I dissent and vote to reverse the order below and to dismiss the application to appoint a Referee to ascertain damages by reason of a temporary injunction granted August 1,1958. The action was commenced to restrain the defendants and their unions from picketing the plaintiff’s place of business to coerce him into the recognition of a different union from the one with which the employer had a valid contract.

The plaintiff took the position that the defendants violated the law and that the State was not pre-empted from that field. The condition of the bond was that the surety undertook to pay the defendants such damages not exceeding $6,000 “ as they or it may sustain by reason of the temporary injunction, if the Court shall finally decide that the Plaintiff is not entitled thereto; such damages to be ascertained by a reference or otherwise as the Court may direct.”

Thereafter the trial of the action was held and the injunction made permanent.

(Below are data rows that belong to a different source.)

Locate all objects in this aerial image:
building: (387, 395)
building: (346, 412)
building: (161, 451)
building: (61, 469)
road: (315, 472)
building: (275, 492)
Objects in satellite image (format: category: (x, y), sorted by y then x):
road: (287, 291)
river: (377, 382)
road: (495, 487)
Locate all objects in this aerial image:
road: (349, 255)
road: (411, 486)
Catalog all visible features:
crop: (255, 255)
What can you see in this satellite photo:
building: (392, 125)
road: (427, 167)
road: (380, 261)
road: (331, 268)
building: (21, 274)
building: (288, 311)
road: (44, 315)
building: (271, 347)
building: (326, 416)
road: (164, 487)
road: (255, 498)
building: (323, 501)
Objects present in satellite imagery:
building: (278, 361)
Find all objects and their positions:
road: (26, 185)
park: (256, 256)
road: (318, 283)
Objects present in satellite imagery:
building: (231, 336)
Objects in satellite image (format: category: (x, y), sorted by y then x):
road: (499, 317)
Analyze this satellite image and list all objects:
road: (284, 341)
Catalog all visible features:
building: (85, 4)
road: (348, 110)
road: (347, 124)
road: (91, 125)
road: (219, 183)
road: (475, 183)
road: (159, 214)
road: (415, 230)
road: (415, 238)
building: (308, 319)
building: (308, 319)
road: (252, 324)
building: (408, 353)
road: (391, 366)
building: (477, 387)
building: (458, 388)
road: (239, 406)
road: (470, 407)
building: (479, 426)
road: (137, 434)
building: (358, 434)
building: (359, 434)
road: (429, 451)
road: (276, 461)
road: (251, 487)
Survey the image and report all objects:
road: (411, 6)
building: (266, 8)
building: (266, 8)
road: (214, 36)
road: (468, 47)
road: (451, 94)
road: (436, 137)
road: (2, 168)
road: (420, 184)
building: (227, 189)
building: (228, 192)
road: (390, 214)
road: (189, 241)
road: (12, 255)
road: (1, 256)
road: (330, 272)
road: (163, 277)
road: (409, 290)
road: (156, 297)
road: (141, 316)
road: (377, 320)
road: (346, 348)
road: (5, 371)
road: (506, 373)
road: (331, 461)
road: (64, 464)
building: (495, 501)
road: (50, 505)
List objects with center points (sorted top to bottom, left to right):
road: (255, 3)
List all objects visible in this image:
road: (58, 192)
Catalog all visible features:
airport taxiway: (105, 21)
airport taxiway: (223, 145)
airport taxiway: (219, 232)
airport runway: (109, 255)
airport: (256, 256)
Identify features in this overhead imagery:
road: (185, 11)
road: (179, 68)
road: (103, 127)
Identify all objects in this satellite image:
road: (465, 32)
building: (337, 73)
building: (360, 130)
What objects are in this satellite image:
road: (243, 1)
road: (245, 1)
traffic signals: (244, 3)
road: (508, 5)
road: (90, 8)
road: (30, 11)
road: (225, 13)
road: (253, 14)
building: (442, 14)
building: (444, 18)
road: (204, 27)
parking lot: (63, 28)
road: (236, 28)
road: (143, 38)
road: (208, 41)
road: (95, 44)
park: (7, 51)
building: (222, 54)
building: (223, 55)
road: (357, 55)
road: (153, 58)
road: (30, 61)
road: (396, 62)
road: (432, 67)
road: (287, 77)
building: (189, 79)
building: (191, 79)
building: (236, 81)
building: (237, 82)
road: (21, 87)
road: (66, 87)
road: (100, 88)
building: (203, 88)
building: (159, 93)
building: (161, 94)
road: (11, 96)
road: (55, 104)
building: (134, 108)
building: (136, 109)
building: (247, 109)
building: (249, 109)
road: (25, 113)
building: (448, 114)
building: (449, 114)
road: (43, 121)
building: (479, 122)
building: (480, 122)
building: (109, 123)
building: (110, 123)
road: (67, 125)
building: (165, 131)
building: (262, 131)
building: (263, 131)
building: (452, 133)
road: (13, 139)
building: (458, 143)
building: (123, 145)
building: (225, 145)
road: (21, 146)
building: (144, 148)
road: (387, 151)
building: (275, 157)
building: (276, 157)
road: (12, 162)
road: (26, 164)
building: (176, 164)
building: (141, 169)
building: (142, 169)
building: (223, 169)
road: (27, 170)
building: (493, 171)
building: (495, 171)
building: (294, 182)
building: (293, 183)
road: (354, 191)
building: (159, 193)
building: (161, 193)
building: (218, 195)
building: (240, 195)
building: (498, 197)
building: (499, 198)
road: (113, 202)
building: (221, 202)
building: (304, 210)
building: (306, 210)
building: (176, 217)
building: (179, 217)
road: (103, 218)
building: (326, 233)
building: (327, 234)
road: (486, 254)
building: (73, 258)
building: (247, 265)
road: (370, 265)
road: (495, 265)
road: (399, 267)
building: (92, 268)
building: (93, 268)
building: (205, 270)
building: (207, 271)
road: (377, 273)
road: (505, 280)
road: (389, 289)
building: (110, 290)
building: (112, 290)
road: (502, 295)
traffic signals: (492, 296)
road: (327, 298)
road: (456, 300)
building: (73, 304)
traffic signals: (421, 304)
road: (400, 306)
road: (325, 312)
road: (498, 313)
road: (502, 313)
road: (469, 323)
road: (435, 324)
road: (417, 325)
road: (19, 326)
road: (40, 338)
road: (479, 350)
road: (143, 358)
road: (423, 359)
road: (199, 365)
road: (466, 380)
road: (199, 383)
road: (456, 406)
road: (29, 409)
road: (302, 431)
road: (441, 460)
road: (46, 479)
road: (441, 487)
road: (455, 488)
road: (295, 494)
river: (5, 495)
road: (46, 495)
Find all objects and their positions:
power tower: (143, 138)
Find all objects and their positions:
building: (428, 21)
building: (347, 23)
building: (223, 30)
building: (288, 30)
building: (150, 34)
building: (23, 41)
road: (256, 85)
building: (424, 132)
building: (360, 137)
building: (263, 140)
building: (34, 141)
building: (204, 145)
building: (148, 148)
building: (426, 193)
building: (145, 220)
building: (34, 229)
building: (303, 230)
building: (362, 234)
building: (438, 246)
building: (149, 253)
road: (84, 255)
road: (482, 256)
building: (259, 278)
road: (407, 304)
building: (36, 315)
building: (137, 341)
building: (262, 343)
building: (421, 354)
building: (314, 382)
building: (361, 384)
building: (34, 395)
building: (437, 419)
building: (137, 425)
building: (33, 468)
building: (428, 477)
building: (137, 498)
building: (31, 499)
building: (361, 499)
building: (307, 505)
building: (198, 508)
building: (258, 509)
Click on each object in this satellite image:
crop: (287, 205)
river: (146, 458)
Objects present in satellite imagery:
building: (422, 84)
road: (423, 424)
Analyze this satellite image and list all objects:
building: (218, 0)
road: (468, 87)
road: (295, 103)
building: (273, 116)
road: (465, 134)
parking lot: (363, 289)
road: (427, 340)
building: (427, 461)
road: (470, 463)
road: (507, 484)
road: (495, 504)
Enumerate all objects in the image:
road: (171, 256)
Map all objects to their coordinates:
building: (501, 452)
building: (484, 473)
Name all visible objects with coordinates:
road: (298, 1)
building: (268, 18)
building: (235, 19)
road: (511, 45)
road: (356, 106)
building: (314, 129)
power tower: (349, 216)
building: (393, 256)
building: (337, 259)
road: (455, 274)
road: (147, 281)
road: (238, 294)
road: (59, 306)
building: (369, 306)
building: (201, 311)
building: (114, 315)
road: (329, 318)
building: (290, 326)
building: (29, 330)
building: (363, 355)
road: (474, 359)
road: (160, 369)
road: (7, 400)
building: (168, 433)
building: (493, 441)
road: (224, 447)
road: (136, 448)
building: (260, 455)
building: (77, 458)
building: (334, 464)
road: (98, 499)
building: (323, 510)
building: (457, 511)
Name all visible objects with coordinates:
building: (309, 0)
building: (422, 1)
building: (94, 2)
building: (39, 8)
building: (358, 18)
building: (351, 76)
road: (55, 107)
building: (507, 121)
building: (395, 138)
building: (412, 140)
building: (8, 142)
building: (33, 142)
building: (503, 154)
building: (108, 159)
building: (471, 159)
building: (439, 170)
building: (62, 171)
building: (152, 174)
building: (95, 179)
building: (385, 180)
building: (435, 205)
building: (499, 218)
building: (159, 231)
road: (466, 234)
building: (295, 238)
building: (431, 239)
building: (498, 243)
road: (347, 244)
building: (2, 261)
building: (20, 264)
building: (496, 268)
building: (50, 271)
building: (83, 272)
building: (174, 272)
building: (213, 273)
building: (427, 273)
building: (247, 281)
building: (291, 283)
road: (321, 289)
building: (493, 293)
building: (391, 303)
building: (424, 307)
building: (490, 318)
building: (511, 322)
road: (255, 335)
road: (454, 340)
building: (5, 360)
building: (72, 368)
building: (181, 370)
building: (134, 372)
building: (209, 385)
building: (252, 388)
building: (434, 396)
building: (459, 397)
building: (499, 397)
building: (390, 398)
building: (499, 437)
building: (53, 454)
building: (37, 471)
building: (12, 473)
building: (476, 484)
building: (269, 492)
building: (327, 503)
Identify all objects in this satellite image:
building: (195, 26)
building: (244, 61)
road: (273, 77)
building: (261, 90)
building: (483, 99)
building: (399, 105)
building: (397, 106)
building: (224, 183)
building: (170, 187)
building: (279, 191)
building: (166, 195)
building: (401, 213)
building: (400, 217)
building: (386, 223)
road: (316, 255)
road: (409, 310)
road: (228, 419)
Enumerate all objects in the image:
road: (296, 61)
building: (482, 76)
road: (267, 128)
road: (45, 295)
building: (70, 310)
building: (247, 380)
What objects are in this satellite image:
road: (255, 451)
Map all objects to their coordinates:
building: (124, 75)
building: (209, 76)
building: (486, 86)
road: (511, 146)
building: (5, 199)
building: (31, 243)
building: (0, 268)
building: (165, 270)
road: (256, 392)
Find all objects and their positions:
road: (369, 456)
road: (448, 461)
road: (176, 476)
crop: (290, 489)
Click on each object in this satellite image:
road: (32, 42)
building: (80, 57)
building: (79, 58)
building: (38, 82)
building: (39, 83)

Our court affirmed the appeal from the judgment and the order. (7 A D 2d 880.) Permission was subsequently granted to appeal to the Court of Appeals. After the appeal was argued, a reargument was directed upon two issues, viz., (1) the effect of the decision of the Supreme Court of the United States in Labor Bd. v. Drivers Local Union (362 U. S. 274) on the issue of States’ jurisdiction to enjoin the picketing here involved and (2) the impact of new paragraph (7) of subdivision (b) of section 8 of the National Labor Relations Act (73 U. S. Stat. 519 et seq.; U. S. Code, tit. 29, § 158, subd. [b], par. [7]) upon the present controversy, including the issue of mootness. After deliberating upon the additional questions, the Court of Appeals held that “ the permanent injunction granted [8 N Y 2d 91, 98] below obviously cannot stand.” It did not specifically hold that the temporary injunction was invalid.

The question presented here is whether the denial of the “ permanent ” injunction was a determination that the temporary injunction was improper when issued or whether it was proper when issued but had become academic by reason of the pre-emption of the field in controversy by the Federal Government by both statute and decisional law. The Court of Appeals in the instant case emphasized the effect of ‘ preemption ” not only in the prevailing opinion but especially in the concurring opinion. (8 N Y 2d 91.)

The general principle of law is that, if a plaintiff discontinues the action for an injunction it is equivalent to a holding that he is not entitled to the preliminary injunction. (Methodist Churches of N. Y. v. Baker, 18 N. Y. 463.) But if the *66dismissal results from matters arising subsequent to the commencement of the action, which in no way involves the merits of the action, it does not follow that the plaintiff was not entitled to the preliminary injunction. (Williams v. Montgomery, 148 N. Y. 519; Apollinaris Co. v. Venable, 136 N. Y. 46; Palmer v. Foley, 71 N. Y. 106; Hathorn v. Natural Carbonic Gas Co., 163 App. Div. 768.)

But in the case before us, the field which had been open to the State (cf. Pleasant Val. v. Talarico, 5 N Y 2d 40) at the time of the commencement of the action, had been pre-empted by the Federal Government before the final decision by the Court of Appeals. There was no direct determination by a State court that the temporary injunction had been improperly issued. Indeed under the circumstances herein it was immaterial whether it was issued properly or not, for after pre-emption the State courts no longer had jurisdiction. The permanent injunction was denied not because of merit intrinsic to the cause but because of matters extrinsic to the original issue and in a sense independent of it.

There is a further reason for denying the union in the instant case a recovery. Such a recovery would be tantamount to paying a premium to a party who asserts as his defense and uses as an offensive weapon his violation of law. There is no question but that the recognitional picketing herein sought to be barred is barred under the Landrum-Griffin amendments to the National Labor Relations Act.

All concur, except McClusky, J., who dissents and votes for reversal in a separate opinion. Present—Williams, P. J., Bastow, Goldman, McClusky and Henry, JJ.

Order affirmed, with $25 costs and disbursements.